L’article d’Elena Lasida, économiste d’origine urugayenne, établie en France, peut aider à comprendre l’ampleur des mutations institutionnelles en cours dans le monde contemporain, au regard de nos réalités de vie religieuse.

La présentation de plusieurs monastères vivant dans des contextes variés, et, par ailleurs, les efforts de formation en différentes régions du monde, l’intervention d’experts comme ceux de l’association Électriciens Du Monde (ADM), ou l’édition d’œuvres de la grande tradition spirituelle dans une langue accessible à tous sont autant d’illustrations de la manière dont l’Alliance Inter-Monastères souhaite accompagner les efforts déployés par nos communautés pour l’éclosion de ce nouveau monde désiré par un grand nombre de nos contemporains.
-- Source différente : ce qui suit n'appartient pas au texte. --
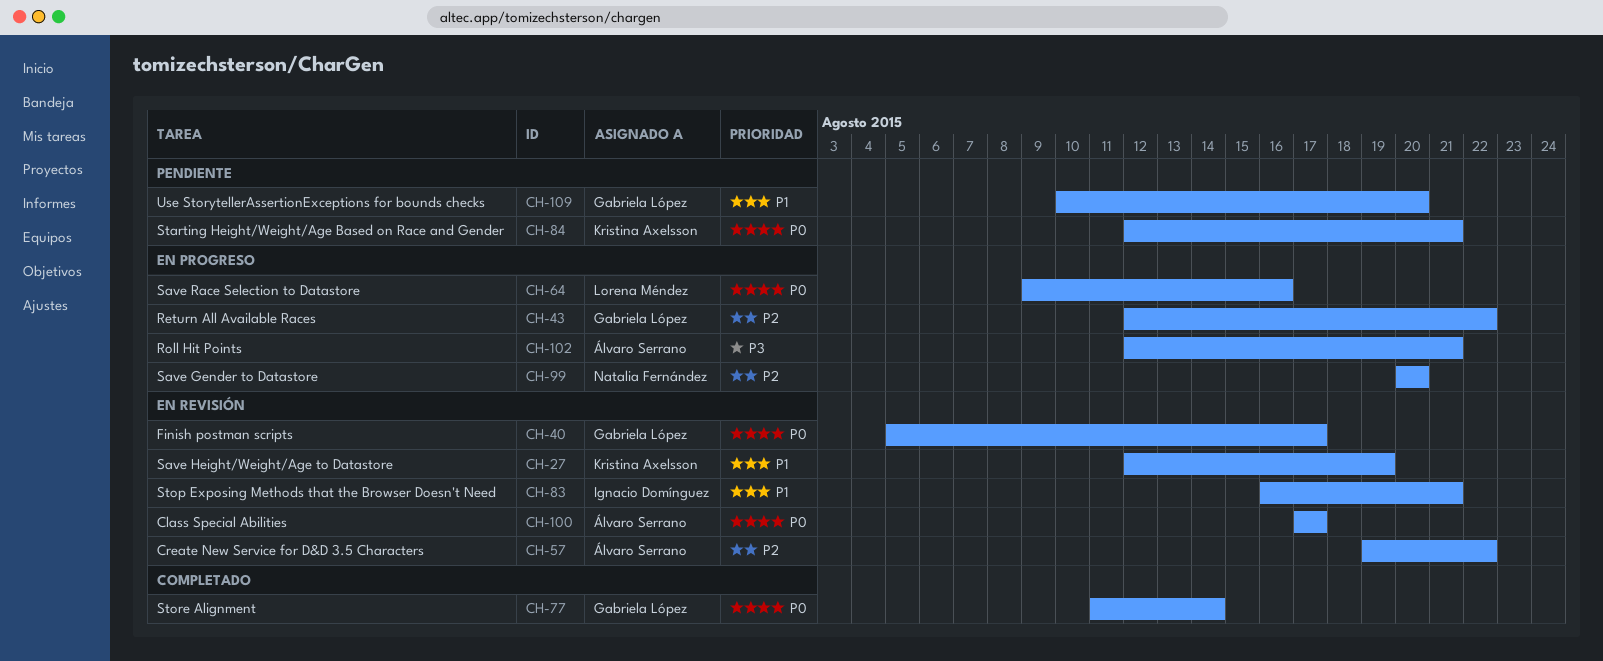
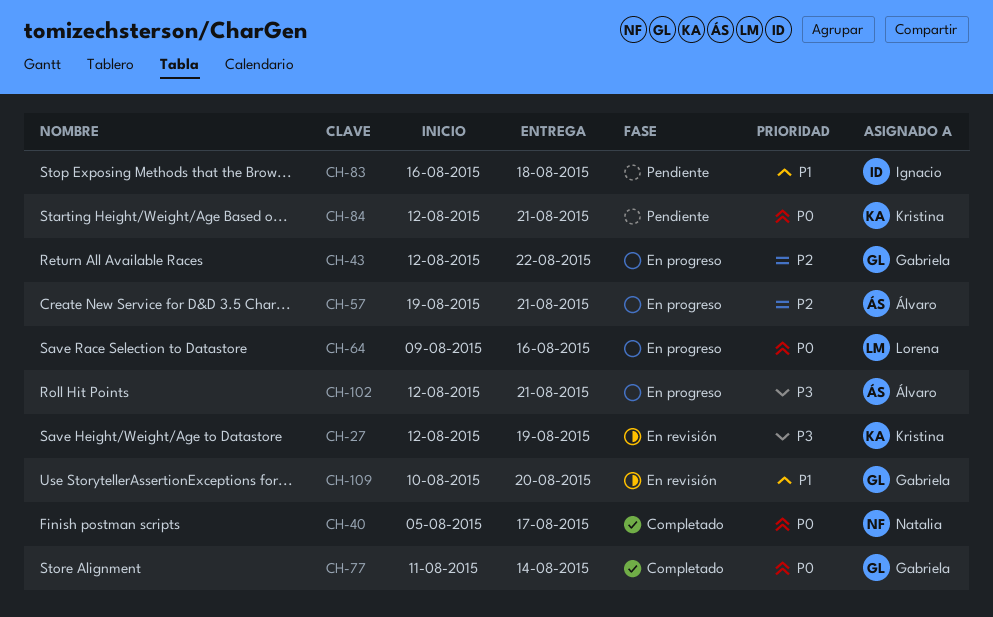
CH-27, priority: P1 -> P3
CH-40, status: En revisión -> Completado
CH-40, owner: Gabriela López -> Natalia Fernández
CH-57, status: En revisión -> En progreso
CH-57, due: Aug 22 -> Aug 21
CH-83, status: En revisión -> Pendiente
CH-83, due: Aug 21 -> Aug 18
CH-99: present -> none
CH-100: present -> none
CH-109, status: Pendiente -> En revisión

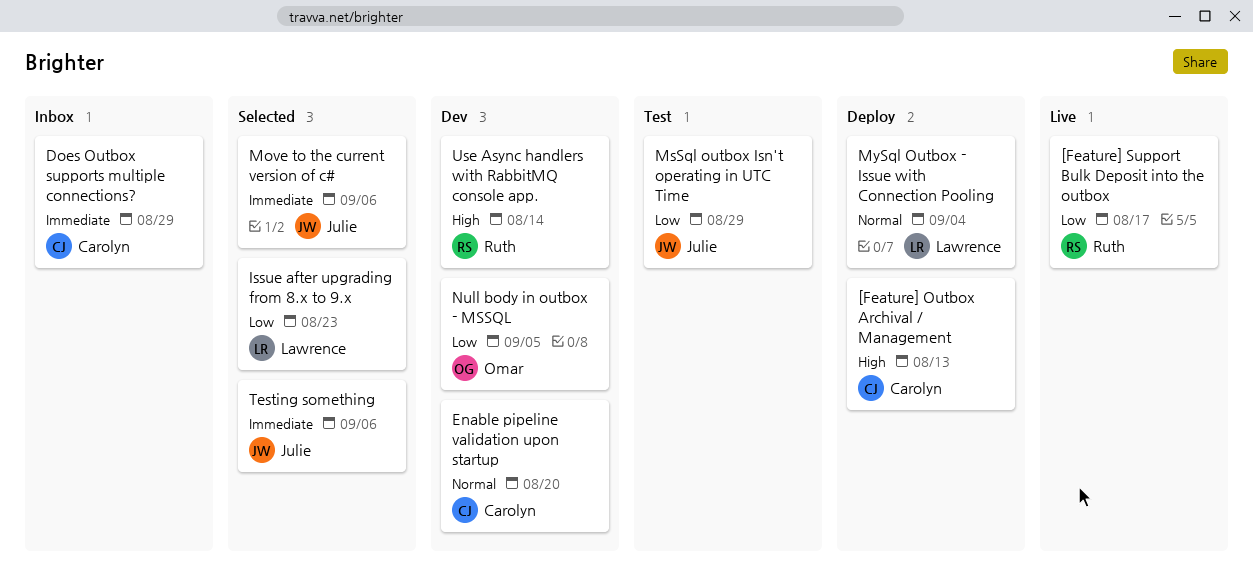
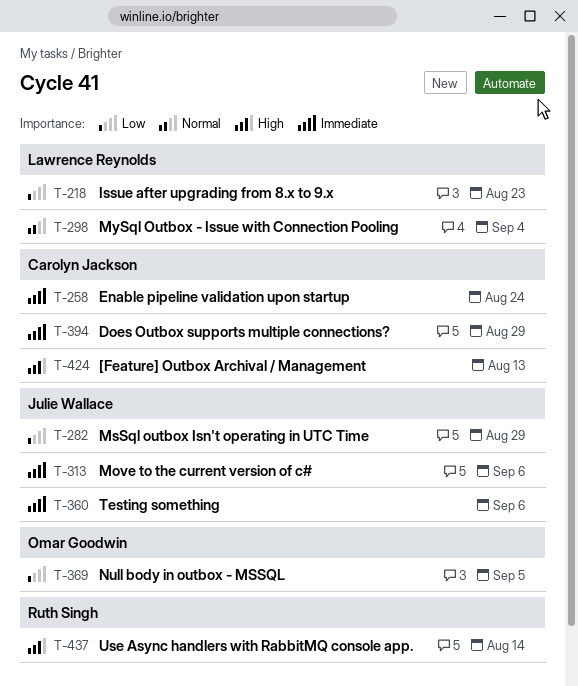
[Feature] Support Bulk Deposit into the outbox: present -> none
Enable pipeline validation upon startup, priority: Normal -> Immediate
Enable pipeline validation upon startup, due: Aug 20 -> Aug 24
La récente encyclique du pape François, Laudato si, en dessine les traits comme une véritable feuille de route pour ce monde qui passe.

Comme structure transversale entre les deux ordres cisterciens et la confédération bénédictine, l’AIM peut jouer un rôle positif dans ce développement et ce renouveau. C’est un organisme dont les ramifications sont maintenant nombreuses partout dans le monde. Il aide chaque année un grand nombre de projets présentés par les monastères et assure un certain nombre de visites fraternelles sur place. Sans cesse, l’AIM doit s’adapter et accepter elle-même de vivre des mutations dans sa propre organisation : c’est ce à quoi nous travaillons pour l’avenir. La présentation du secrétariat américain de l’AIM (AIM-USA) en donne un aperçu pour sa part. Il est important de partager dans le Bulletin de l'AIM un écho de différents organismes monastiques internationaux comme la Communio Internationalis Benedictinarum (CIB) et le Dialogue Interreligieux Monastique (DIMMID). Nous donnons un écho du DIMMID dans ce Bulletin.

Tournons-nous résolument vers le Royaume qui vient. N’ayons pas peur de tout ce qui peut dérouter notre ordinaire. Au cœur des tempêtes de ce monde, il est bon de garder la paix dans le Christ Jésus afin de mourir et de ressusciter avec lui. C’est là le plus beau et le plus sûr témoignage des disciples. Il se résume en cette formule de la première prédication de Jean Baptiste et de Jésus : « Le Royaume de Dieu est tout proche, convertissez-vous ! ».